BRIEF: Resume the podcast transcript about earning money from several sources, picking up right after its last line.

It's not the only way to make money. It's a
great source, it's a great avenue. But there's other ways.
There's real estate.

Speaker 1 (24:41):
Please, when you list a few other ways to make
some money, because look, here's the thing.

Speaker 2 (24:47):
I'll tell you this.

Speaker 1 (24:48):
I when I first began my entrepreneurship journey, I was
I was fresh out of high school, I think seventeen,
eighteen years old, opened to my first business. That's a
long time ago, many many months ago. I turned forty
this year. It's a long ass the time I go,
thank you, but.

Speaker 3 (25:09):
I'm forty as hell.

Speaker 1 (25:11):
The thing is, when I first started, I remember, I
remember being five six and taking dance classes, and then
I remember turning eighteen nineteen, I'm sorry younger than that,
fifteen sixteen, and being asked, do you want to pursue
this professionally? And my immediate answer was no, because if
I sprained my ankle, I can't pay for my car.

(25:33):
At that point, fifteen sixteen, my car was the most
important thing in my whole life.

Speaker 3 (25:37):
Right, And so fast forward.

Speaker 1 (25:40):
I'm in my twenties and I'm like, well, I'm not
going to I knew I wasn't going to pursue it
professionally as a dancer. I instead opened the business, right,
And so in my twenties, I was teaching, and then
I was like, I'm not trying to teach all these
damn kids and I loved teaching, but it's a lot.
Took a toll on my body. It took a toll.
I was always tired. I was Joe going to school

(26:00):
full time, getting my degrees. And then it was like,
I'm going to hire people. But the moment that I
stepped away from teaching, a lot of the students left
because a lot of the students wanted to learn with Gigi.
It is called Gigi's Dance Academy. So when you put
Susie and Jesse to teach, it takes time for Susie
and Jesse to earn the hearts of the children and

(26:21):
for the kids to stay.

Speaker 2 (26:21):
And blah blah blah blah blaha.

Speaker 1 (26:23):
Right, and then I realized I cannot have one source
of income. It just can't happen. So thankfully, I was
already pursuing my career in media. I've been in media
all my life, literally since I was five years old,
performing on TV. So I was already doing you know,
graphic design for magazines. I was doing radio, I was

(26:44):
doing television stuff like that. So I had these different
streams of income. And then I started thinking, well, I
don't want to do the dance studio. Anymore. I want
to focus just on my career. And then it was like,
so what if this making a little money, But then
what if this stops making money? And then I realized, well,

(27:05):
I never wanted to have one stream of income. I
always knew you needed to have more. In my mind
in my twenties, I was like two my media and
my business. And then in my forties, I'm at a
point where it's like, if I don't got seven things
making money at the same time, I'm just not okay.

Pose landmark coordinates:

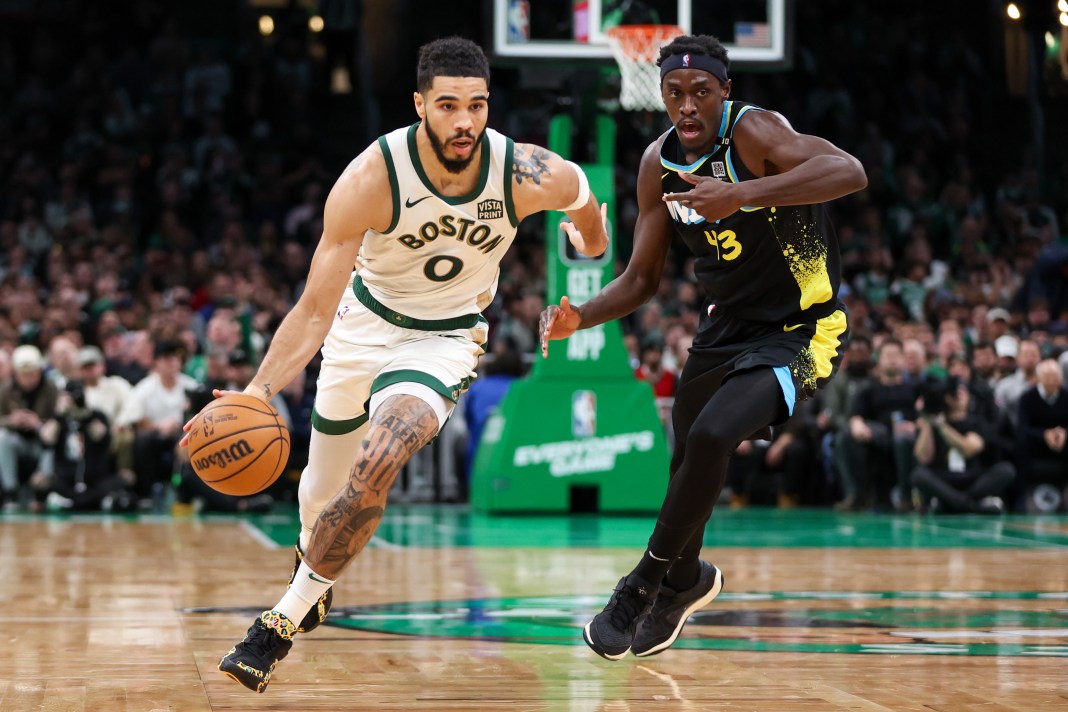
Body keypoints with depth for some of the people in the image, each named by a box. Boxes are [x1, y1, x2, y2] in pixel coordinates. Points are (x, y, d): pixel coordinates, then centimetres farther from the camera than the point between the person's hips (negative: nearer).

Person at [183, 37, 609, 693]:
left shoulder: (529, 176, -26)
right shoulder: (371, 180, -30)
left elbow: (581, 190, 2)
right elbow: (314, 312, -27)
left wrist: (592, 238, 23)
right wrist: (257, 392, -41)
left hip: (446, 339, -1)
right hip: (365, 323, 1)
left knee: (375, 470, -26)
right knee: (324, 486, 17)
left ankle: (284, 622, -13)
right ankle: (312, 567, 54)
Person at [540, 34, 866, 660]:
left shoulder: (753, 131, -23)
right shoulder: (659, 163, -2)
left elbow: (850, 172, -40)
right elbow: (643, 279, 6)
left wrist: (743, 195, -48)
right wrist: (582, 317, -12)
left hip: (801, 332, -7)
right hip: (726, 327, 7)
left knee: (713, 436, -27)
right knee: (688, 463, 17)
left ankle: (650, 579, -8)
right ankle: (687, 580, 48)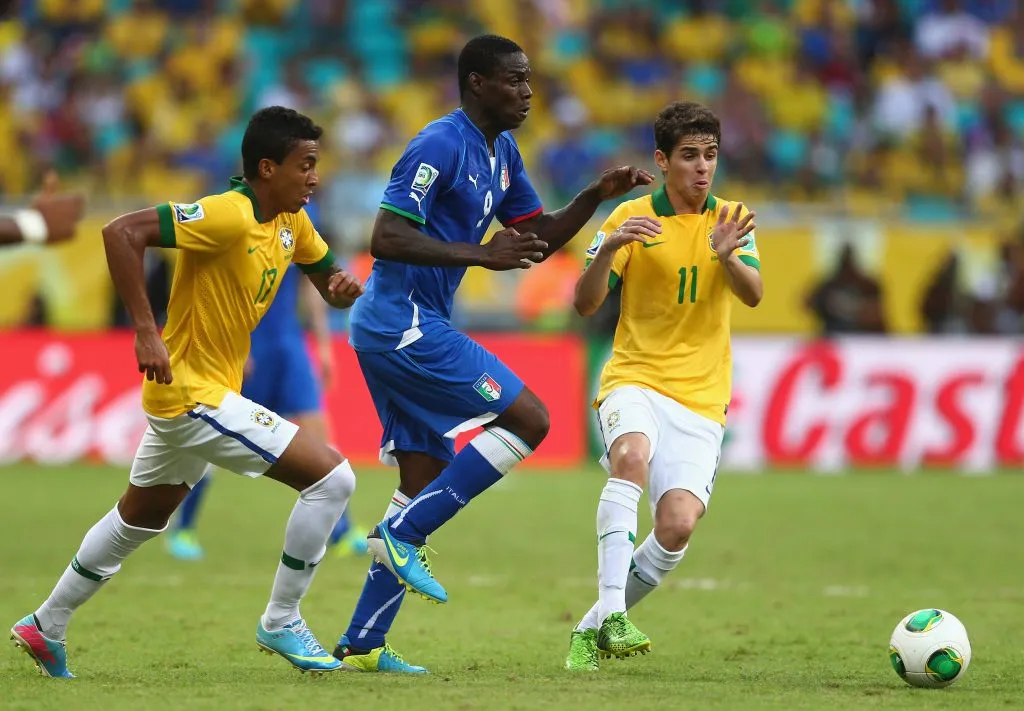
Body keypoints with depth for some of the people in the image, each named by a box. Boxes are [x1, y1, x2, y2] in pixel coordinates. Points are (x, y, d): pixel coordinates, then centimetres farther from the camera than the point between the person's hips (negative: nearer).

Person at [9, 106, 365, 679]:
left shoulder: (290, 221, 4)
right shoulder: (228, 216, -23)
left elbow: (326, 274, 19)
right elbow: (123, 233, -28)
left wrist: (342, 286, -7)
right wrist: (146, 330, -31)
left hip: (209, 391, 10)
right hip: (195, 394, -10)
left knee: (141, 517, 26)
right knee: (332, 477, -13)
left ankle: (48, 627, 39)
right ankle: (281, 622, -2)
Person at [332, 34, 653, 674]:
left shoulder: (502, 153, 15)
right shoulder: (441, 145, -15)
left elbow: (538, 238, 21)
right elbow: (385, 238, -22)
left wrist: (595, 197, 6)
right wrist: (480, 254, -26)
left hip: (414, 328, 10)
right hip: (403, 324, -10)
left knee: (426, 486, 8)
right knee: (529, 419, -13)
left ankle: (362, 643, 10)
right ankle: (403, 535, -10)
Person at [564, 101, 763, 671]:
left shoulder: (730, 220, 6)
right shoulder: (631, 219, 1)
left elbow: (753, 295, -9)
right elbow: (585, 304, -7)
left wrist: (727, 256, -31)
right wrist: (608, 250, -26)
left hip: (702, 398, 2)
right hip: (635, 381, -2)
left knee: (678, 526, -16)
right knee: (632, 454, -36)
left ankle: (594, 628, 7)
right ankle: (612, 613, -39)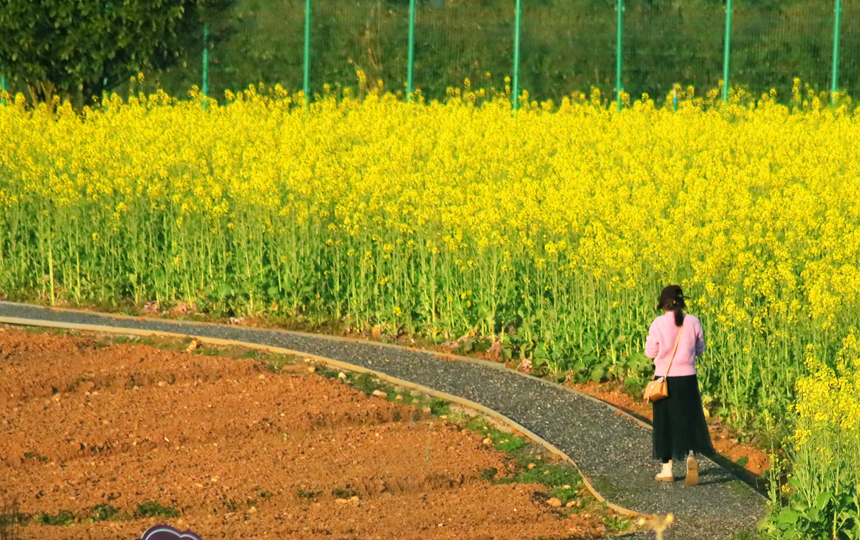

TASK ANSWER:
I'm not okay. And ideally, yeah, six of those seven

(27:25):
things I don't got to do, Like I want my
job to feel like my hobby. I don't want my
job to feel like if one of my VIP clients
decides that she doesn't want to work with me anymore,
or wants to try another coach, or wants to or
all of my one on one clients decide. I had
a year a kid, you not, Yeah, I had one

(27:46):
year that I was like, what the fuck is going on?
Because straight up I had I was working with I
think it was four, I think I had four or
five VIP clients, and out of nowhere, one of them
decided she was going on a sabbatical for a year.
She's like, I am leaving everything and everyone behind, and
she was just going to go to like a temple

(28:06):
in India.

Speaker 2 (28:06):
I kid you not.

Speaker 1 (28:08):
So I'm like, okay, now, this is when my business
was built mostly on vip on one to one coaching. Okay,
so that was my highest ticket. They got the highest
you know, support whatever. The other one shut down her business.
She sold it from one day to the next. She
was like, I'm doing all the things, I have all
the fun I love this. And then she woke up

(28:28):
and she was like, got spoke to me in a dream,
and I'm selling it. She called her attorney and she
started putting documents in order, and she was like, so
I don't need coaching anymore because we were coaching strictly
for the business. And so she was and it was
like out of nowhere because her business was very profitable,
but she was also very intuitively led. She ended up

(28:49):
coming back later because her intuitive push to sell was
the right choice to do in that moment, but it
was because she was meant to be doing something else,
and then she came back to coaching to do that
other thing. But in that moment, she's like, God spoke
to me in a dream last night and I'm selling
the business.

Speaker 3 (29:08):
Wow.

Speaker 1 (29:08):
That day, she's like, I have after your coaching call,
I have meeting with my attorney to draft everything, and
I'm just telling you I'm selling it, so I don't
need coaching right now.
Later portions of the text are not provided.